Begin DOCUMENT

In my Encyclical Letter Laudato Si’, I emphasized that, today more than ever, everything is deeply connected and that the safeguarding of the environment cannot be divorced from ensuring justice for the poor and finding answers to the structural problems of the global economy. We need to correct models of growth incapable of guaranteeing respect for the environment, openness to life, concern for the family, social equality, the dignity of workers and the rights of future generations. Sadly, few have heard the appeal to acknowledge the gravity of the problems and, even more, to set in place a new economic model, the fruit of a culture of communion based on fraternity and equality.
Francis of Assisi is the outstanding example of care for the vulnerable and of an integral ecology. I think of the words spoken to him from the Crucifix in the little church of San Damiano: “Go, Francis, repair my house, which, as you see, is falling into ruin”. The repair of that house concerns all of us. It concerns the Church, society and the heart of each individual. Increasingly, it concerns the environment, which urgently demands a sound economy and a sustainable development that can heal its wounds and assure us of a worthy future.
Given this urgent need, each one of us is called to rethink his or her mental and moral priorities, to bring them into greater conformity with God’s commandments and the demands of the common good. But I thought especially of inviting you young people, because your desire for a better and happier future makes you even now a prophetic sign, pointing towards an economy attentive to the person and to the environment.

End DOCUMENT
Begin INFORMATION GIVEN

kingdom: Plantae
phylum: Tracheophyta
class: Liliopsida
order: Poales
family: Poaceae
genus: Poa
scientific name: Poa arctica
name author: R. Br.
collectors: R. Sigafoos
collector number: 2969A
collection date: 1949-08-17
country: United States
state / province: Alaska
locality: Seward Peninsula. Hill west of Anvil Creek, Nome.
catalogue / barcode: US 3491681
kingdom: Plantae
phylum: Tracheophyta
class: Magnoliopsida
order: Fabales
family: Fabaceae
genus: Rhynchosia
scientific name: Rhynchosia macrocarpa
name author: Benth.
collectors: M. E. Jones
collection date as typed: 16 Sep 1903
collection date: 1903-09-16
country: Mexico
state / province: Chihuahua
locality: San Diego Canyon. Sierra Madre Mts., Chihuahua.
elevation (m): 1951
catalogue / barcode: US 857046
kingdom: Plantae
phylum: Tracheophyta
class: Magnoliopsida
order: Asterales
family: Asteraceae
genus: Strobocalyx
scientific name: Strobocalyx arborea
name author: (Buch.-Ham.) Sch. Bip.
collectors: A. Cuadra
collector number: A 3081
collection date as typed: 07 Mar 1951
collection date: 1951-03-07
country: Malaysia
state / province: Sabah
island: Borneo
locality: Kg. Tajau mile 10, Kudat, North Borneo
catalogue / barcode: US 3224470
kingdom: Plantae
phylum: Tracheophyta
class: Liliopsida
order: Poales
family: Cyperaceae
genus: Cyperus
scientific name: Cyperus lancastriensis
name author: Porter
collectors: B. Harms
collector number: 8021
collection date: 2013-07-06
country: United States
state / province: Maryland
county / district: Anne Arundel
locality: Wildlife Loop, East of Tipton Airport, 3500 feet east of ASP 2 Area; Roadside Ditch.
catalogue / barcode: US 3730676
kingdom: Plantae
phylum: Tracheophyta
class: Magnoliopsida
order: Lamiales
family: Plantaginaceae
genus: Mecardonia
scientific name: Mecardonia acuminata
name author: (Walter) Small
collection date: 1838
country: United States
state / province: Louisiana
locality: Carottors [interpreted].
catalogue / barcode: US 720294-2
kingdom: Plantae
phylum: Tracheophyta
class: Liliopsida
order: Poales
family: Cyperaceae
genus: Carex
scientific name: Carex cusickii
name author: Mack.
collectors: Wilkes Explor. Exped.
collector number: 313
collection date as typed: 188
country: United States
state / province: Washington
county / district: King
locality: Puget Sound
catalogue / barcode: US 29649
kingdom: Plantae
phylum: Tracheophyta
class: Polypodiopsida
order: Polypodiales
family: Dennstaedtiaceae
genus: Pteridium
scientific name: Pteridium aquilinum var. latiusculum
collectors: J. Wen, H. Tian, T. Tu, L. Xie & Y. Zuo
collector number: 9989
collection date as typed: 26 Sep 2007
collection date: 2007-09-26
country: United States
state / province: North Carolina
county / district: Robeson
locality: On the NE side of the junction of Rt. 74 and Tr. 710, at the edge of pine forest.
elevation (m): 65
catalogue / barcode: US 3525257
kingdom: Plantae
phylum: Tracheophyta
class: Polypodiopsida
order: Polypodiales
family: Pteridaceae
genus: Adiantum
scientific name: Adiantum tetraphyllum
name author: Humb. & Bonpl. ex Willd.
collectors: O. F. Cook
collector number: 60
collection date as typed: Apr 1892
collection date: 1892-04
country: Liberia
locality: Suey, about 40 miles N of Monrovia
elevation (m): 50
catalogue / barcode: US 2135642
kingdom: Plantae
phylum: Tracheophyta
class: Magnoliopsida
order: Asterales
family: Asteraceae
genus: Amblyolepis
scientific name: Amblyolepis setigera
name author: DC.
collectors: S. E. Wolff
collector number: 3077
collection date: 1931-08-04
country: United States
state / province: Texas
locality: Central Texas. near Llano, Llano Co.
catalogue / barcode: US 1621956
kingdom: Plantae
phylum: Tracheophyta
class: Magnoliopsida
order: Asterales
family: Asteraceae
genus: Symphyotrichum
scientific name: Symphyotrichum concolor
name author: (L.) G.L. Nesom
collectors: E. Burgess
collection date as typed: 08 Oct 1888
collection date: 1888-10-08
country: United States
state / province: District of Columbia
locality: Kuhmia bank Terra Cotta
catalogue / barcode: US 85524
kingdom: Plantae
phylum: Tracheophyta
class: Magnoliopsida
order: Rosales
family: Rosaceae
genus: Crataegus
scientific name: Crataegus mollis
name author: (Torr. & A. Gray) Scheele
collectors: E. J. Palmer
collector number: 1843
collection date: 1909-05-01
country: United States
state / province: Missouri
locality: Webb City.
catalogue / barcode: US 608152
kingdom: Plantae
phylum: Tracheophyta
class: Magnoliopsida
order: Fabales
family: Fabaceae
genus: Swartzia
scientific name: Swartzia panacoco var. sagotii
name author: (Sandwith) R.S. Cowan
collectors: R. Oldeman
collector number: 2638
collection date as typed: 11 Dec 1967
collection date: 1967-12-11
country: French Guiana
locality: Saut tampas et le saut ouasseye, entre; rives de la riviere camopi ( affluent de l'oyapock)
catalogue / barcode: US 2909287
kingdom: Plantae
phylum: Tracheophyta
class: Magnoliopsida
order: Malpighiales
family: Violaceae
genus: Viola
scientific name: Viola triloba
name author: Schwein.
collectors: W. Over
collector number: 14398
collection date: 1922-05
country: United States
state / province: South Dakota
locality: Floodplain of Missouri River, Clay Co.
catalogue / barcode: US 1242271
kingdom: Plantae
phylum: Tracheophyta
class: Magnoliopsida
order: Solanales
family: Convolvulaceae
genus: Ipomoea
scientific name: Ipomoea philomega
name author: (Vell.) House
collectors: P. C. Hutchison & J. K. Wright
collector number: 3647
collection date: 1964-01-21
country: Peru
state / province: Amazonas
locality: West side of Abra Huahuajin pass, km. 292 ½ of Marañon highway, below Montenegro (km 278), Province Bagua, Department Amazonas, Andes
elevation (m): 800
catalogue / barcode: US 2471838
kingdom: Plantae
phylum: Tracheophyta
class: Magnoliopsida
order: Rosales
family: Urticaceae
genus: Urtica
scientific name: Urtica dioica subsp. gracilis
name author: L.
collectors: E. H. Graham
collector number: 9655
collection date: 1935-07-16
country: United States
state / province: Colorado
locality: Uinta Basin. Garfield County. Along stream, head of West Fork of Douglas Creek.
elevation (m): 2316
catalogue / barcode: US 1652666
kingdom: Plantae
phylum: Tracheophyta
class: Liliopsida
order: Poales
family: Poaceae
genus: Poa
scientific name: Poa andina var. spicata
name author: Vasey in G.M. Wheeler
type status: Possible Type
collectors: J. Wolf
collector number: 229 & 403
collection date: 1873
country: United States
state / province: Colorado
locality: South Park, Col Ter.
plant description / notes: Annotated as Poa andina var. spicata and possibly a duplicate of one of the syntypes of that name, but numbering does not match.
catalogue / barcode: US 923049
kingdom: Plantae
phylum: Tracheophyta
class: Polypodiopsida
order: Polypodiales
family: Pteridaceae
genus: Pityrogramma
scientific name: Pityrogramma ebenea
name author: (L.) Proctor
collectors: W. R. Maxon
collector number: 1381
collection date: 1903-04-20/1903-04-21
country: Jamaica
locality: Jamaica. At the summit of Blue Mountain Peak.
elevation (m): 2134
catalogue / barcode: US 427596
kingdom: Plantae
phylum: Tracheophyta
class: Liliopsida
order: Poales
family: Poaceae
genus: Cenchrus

End INFORMATION GIVEN

--- TASKS TO COMPLETE ---
1 > Summarize the passage on the economy and the environment in two sentences.
2 > Give what comes next in the passage on the economy and the environment, picking up after its final sentence.
The entries are separate material and have no connection to the passage on the economy and the environment.

--- RESPONSES ---
1 > The passage holds that safeguarding the environment cannot be separated from justice for the poor and from the structural problems of the global economy, and it calls for correcting growth models that fail to respect the environment, life, families, workers and future generations, in favor of a new economic model based on fraternity and equality. Recalling the words spoken to Francis of Assisi, "repair my house," it says this repair concerns everyone and asks each person to rethink their priorities, inviting young people above all as a prophetic sign of an economy attentive to the person and the environment.

2 >
Dear young people, I know that you can hear in your hearts the ever more anguished plea of the earth and its poor, who cry out for help and for responsibility, for people who will respond and not turn away. If you listen to what your heart tells you, you will feel part of a new and courageous culture, you will not be afraid to face risks and work to build a new society. The risen Jesus is our strength! As I told you in Panama and I wrote in my Post-Synodal Apostolic Exhortation Christus Vivit: “Please, do not leave it to others to be protagonists of change. You are the ones who hold the future! Through you, the future enters into the world. I ask you also to be protagonists of this transformation… I ask you to build the future, to work for a better world” (No. 174).
Your universities, your businesses and your organizations are workshops of hope for creating new ways of understanding the economy and progress, for combating the culture of waste, for giving voice to those who have none and for proposing new styles of life. Only when our economic and social system no longer produces even a single victim, a single person cast aside, will we be able to celebrate the feast of universal fraternity.
That is why I would like to meet you in Assisi: so that we can promote together, through a common “covenant”, a process of global change. One in which not only believers but all men and women of good will, beyond differences of creed and nationality, can participate, inspired by an ideal of fraternity attentive above all to the poor and excluded. I invite each of you to work for this covenant, committing yourselves individually and in groups to cultivate together the dream of a new humanism responsive to the expectations of men and women and to the plan of God.
The name of this event – Economy of Francesco – clearly evokes the Holy Man of Assisi and the Gospel that he lived in complete consistency, also on the social and economic level. Saint Francis offers us an ideal and, in some sense, a programme. For me, who took his name, he is a constant source of inspiration.
With you, and through you, I will appeal to some of our best economists and entrepreneurs who are already working on the global level to create an economy consistent with these ideals. I am confident that they will respond. And I am confident above all in you young people, who are capable of dreaming and who are prepared to build, with the help of God, a more just and beautiful world.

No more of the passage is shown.